▶ _Requirement_:
For each line below that holds "github", return the line as it stands.

▶ _Dataset records_:
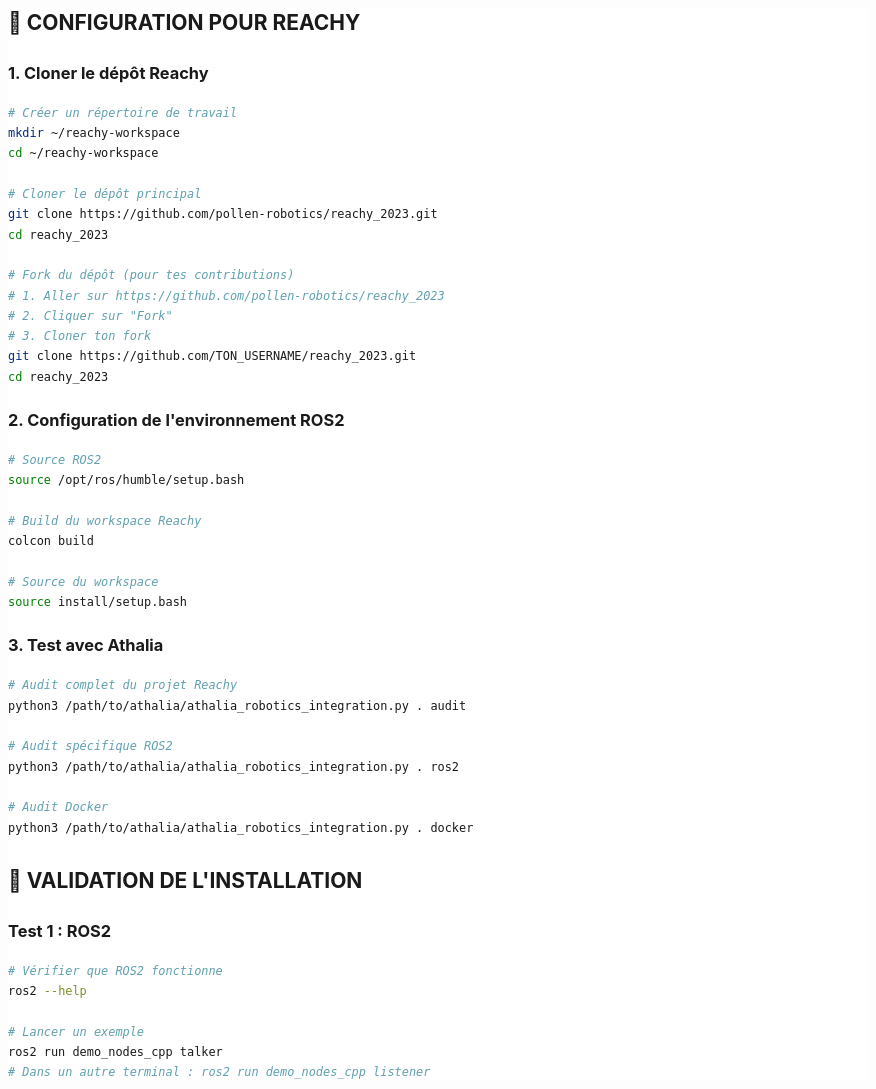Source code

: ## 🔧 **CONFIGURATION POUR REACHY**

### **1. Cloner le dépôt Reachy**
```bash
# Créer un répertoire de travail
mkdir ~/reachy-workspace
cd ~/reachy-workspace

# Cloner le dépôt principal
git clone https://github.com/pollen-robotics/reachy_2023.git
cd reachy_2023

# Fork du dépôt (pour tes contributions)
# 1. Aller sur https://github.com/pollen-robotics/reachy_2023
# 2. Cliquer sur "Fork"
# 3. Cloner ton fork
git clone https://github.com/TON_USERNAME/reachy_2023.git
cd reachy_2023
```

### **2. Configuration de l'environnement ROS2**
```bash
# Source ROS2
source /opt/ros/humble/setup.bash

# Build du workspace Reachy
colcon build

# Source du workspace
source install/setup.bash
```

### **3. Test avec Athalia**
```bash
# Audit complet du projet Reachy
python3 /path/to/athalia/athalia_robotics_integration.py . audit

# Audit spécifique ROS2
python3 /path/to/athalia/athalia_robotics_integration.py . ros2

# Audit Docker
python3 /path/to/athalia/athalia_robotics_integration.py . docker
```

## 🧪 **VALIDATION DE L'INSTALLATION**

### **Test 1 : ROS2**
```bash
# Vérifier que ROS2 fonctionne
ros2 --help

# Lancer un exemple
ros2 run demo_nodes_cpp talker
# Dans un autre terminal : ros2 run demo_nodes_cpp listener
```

▶ _Output below_:
git clone https://github.com/pollen-robotics/reachy_2023.git
# 1. Aller sur https://github.com/pollen-robotics/reachy_2023
git clone https://github.com/TON_USERNAME/reachy_2023.git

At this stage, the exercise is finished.